Good good post Femme. Loved the descriptions of the scenery.
So many wonderful descriptions here. I especially like the picture you paint of the Paso Robles hills. You may have one less reason to take the 101, but I hope you continue to do so. You deserve to allow yourself at least that much nostaligic horizontal view. And then you can write about it here and we can all "see" it.
You walked back into the mire of past memories, all bittersweet, and came out full of grace and wisdom. Now you can proceed with a lightness......:)
That was a beautiful story. I was a Marine brat till age 12. I have no ill feelings about this, but I do recall that "never belonging" feeling.
A lovely and touching reflection. Life's roads. They take us along, don't they? Happy trails, kiddo. Happy trails.
The last paragraph has grabbed me and won't let go. Your descriptions are exquisite.

Lezlie
What a well written piece with such bittersweet moments of Moving On. Thank you. and I love your Halloween Avatar!
This is so powerful and the writing is just so good as always. rated
Femme, So many evocative phrase and images. I was on the ride with you, from my childhood on!
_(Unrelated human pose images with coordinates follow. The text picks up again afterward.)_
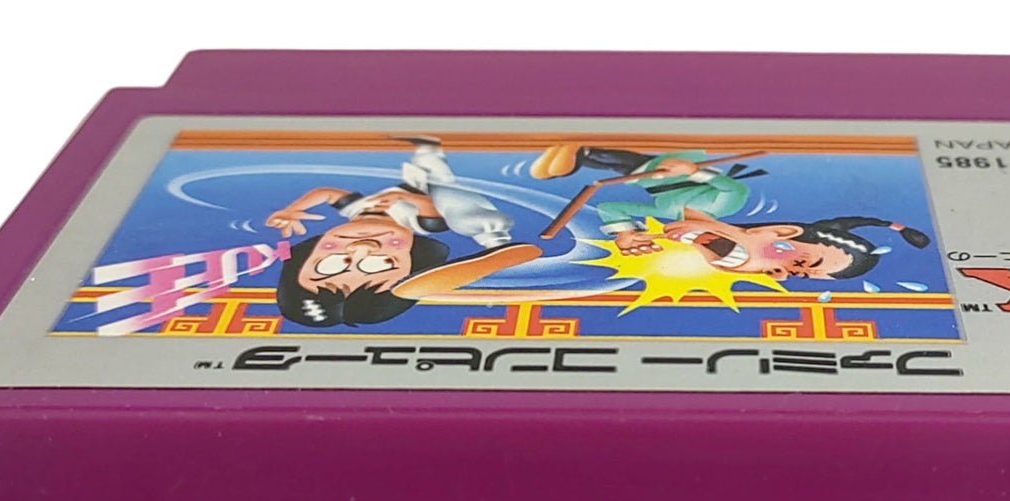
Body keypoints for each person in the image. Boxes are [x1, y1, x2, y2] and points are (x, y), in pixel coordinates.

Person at [264, 136, 539, 327]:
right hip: (429, 192)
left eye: (331, 264)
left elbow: (326, 192)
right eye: (380, 264)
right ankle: (494, 240)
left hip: (415, 182)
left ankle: (429, 147)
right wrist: (404, 199)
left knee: (429, 165)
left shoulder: (357, 209)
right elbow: (432, 207)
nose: (362, 249)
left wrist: (292, 209)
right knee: (454, 202)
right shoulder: (418, 223)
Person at [530, 145, 760, 254]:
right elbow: (734, 188)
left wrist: (625, 232)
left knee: (575, 163)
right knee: (596, 157)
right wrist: (692, 171)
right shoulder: (723, 206)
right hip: (677, 161)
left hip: (642, 174)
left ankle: (569, 154)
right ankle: (575, 152)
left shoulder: (667, 213)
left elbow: (610, 207)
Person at [617, 207, 930, 281]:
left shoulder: (686, 256)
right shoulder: (704, 200)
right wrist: (621, 227)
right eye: (802, 261)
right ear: (780, 232)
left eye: (797, 274)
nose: (779, 272)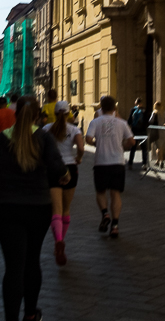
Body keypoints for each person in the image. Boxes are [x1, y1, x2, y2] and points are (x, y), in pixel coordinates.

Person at [0, 95, 69, 321]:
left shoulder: (2, 139)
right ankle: (30, 314)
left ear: (14, 114)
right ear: (38, 115)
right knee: (32, 260)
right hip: (38, 207)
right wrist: (66, 176)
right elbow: (58, 169)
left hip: (8, 207)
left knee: (13, 266)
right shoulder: (44, 138)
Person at [42, 100, 85, 265]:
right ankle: (59, 242)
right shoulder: (74, 129)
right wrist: (79, 159)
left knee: (56, 211)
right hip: (70, 168)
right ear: (68, 113)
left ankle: (58, 239)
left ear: (55, 112)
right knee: (66, 209)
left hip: (52, 169)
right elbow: (81, 148)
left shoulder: (46, 129)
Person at [86, 95, 134, 238]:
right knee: (115, 194)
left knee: (100, 192)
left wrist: (96, 143)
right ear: (114, 108)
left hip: (101, 162)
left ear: (101, 107)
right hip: (117, 162)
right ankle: (115, 226)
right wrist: (122, 146)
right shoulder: (122, 123)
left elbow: (88, 138)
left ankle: (105, 214)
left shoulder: (95, 121)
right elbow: (131, 142)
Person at [127, 98, 149, 170]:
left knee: (133, 148)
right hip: (143, 132)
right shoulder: (144, 110)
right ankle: (144, 164)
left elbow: (129, 120)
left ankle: (130, 163)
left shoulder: (133, 110)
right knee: (144, 148)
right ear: (141, 103)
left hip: (134, 131)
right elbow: (147, 121)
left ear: (136, 103)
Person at [149, 101, 165, 168]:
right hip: (163, 131)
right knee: (161, 147)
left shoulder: (154, 113)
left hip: (156, 132)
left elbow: (150, 121)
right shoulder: (164, 112)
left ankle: (161, 161)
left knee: (158, 147)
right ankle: (159, 161)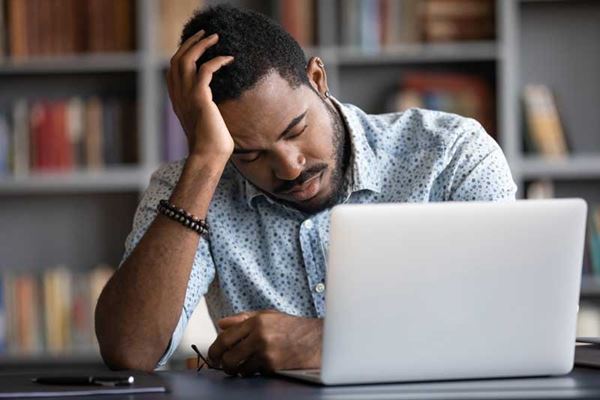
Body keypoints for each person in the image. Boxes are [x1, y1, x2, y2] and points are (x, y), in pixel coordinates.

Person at [95, 5, 517, 376]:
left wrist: (326, 341)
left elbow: (511, 319)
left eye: (296, 130)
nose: (289, 166)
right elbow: (131, 351)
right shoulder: (191, 185)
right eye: (249, 155)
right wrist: (205, 161)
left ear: (317, 78)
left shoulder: (450, 153)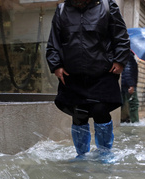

thanks to all you good folks rolling in here on a rainy monday in SoCal. i'm so happy to see everyone and get to read what you're all posting, i'm practically wagging my tail. well, you know, figuratively. here's to traveling on for a while together, ok? it's a comfortable thought.
Grand wonderful post.
Rated.
Damn, but this is beautiful in so many ways.

I'm envious. I wish that I was capable of writing something like this. (But I still like you!)
Sharp eyebrows pasted on your heads..and Marjery. God, C. I feel like we've met for real.
Beautifully written, movingly told. Love the school pictures.
The story of a life, rounding every corner, changing, shifting, moving. Ever Forward, that's my cry until I die. Cute pictures!
This is just infused with music from beginning to end. Beautiful.
You made me cry. In a good, cleansing way. I so want to see more of those pictures. And btw, your face has never changed, just beautiful then and now.
the journey never ends. body surf a wave for me, please!